Dumm gelaufen ist für Microsoft eine Werbekampagne, die in den USA für Negativschlagzeilen sorgte. Händler sollten Namen und Adressen von gewerblichen Kunden preisgeben, die sich nach PCs ohne Windows-Betriebssystem erkundigten. Für jeden Hinweis gab es einen Punkt, für 50 Punkte konnten sich die Händler Präsente aussuchen, vom Microsoft-Spiel bis zum Grillbesteck. Die Aufforderung wurde als unfair empfunden und blieb bei den Händlern ohne Resonanz. Dafür war das Presseecho umso größer. In den USA sind fast alle Hersteller per Vertrag mit Microsoft verpflichtet, ihren PCs ein Windows-System beizulegen, selbst wenn der Kunde Linux installieren will.

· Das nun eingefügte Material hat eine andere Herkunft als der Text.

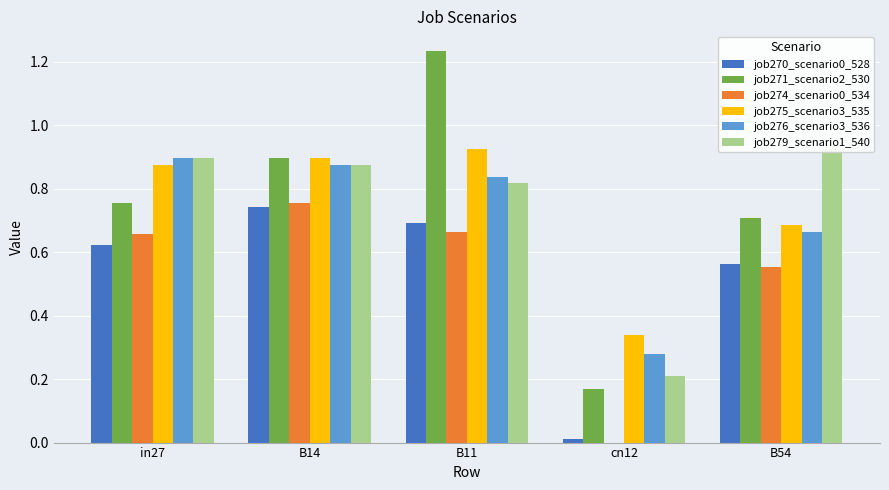

How many series are shown in this chart?

6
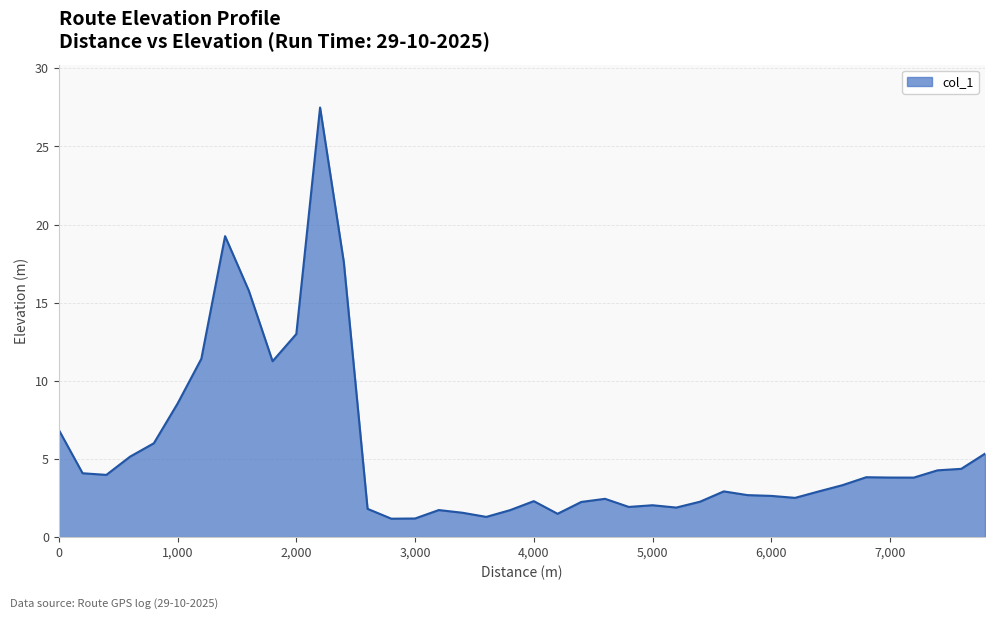

What is the smallest value displayed?

1.2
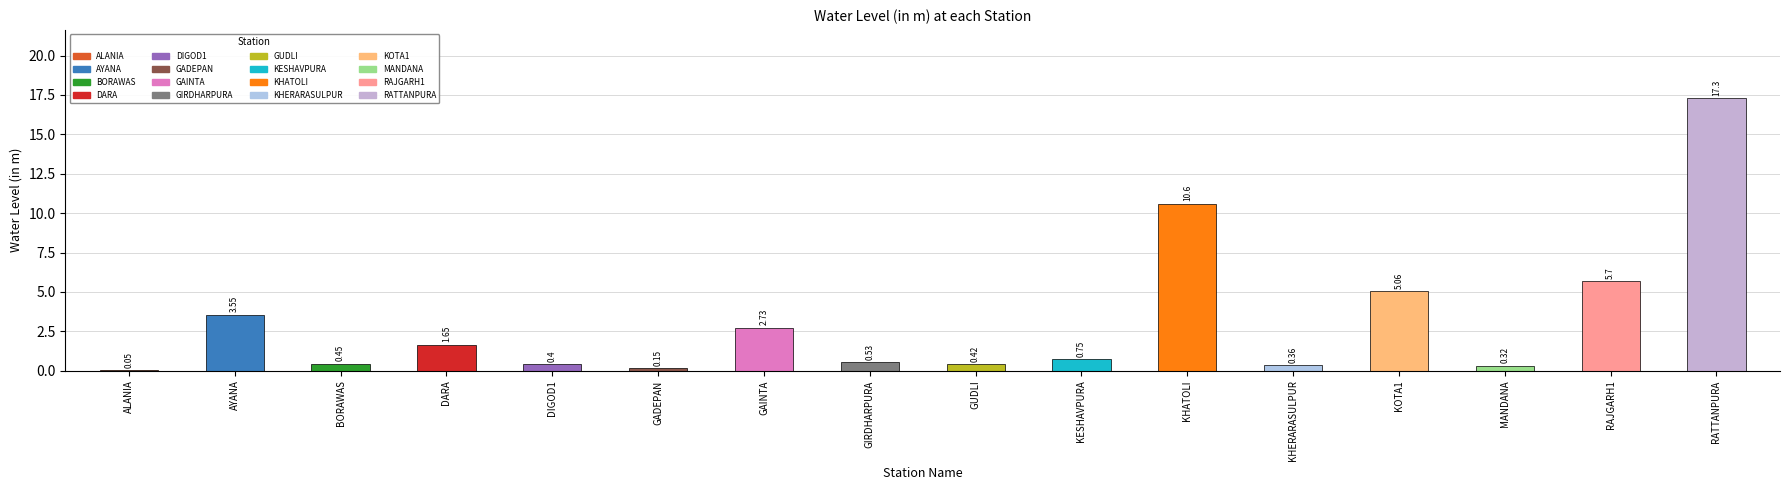

The chart shows a value of 0.6 at KHERARASULPUR. True or false?

False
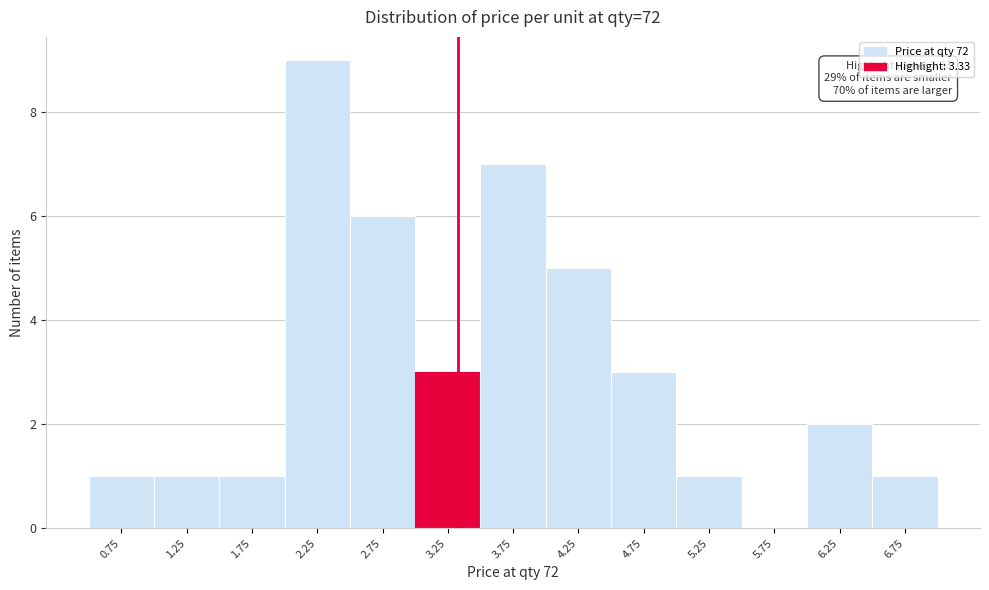

Over which range of the x-axis is the bar tallest?

2.0 to 2.5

Über eine besorgniserregende Zunahme der Raubkopien klagt die Business Software Alliance (BSA). Sie meldet für Deutschland den "höchsten Schaden in Westeuropa" und schätzt, es werde "fast ein Drittel der Business-Software in der Bundesrepublik illegal eingesetzt". Die Gruselmeldung relativiert sich beim Blick auf die Details: So rechnet die Allianz nur mit Verkaufszahlen von US-Herstellern, deutsche Software zählt nicht. Die Zahl der installierten PCs wird anhand eines "White-Collar-Faktors" der Büroangestellten hochgerechnet, und den setzt die BSA für Deutschland besonders hoch an. Würde man die Zahlen ohne diese Gewichtung betrachten, so läge Deutschland auf einem der hinteren Plätze.

Wiederholungen alter Fernsehserien sind beliebt und preiswert, doch stören sie mitunter das Werbeumfeld. Die Bildspezialisten von Princeton Video (ZEIT Nr. 21/01) haben nun einen neuen Trick entwickelt: Sie kopieren Werbung für heutige Produkte in die alten Filme hinein. Computerberechnete Logos und Werbeschriften fügen sich unauffällig ins Bild. AOL Time Warner und Vivendi Universal melden schon ein enormes Interesse der Werbewirtschaft.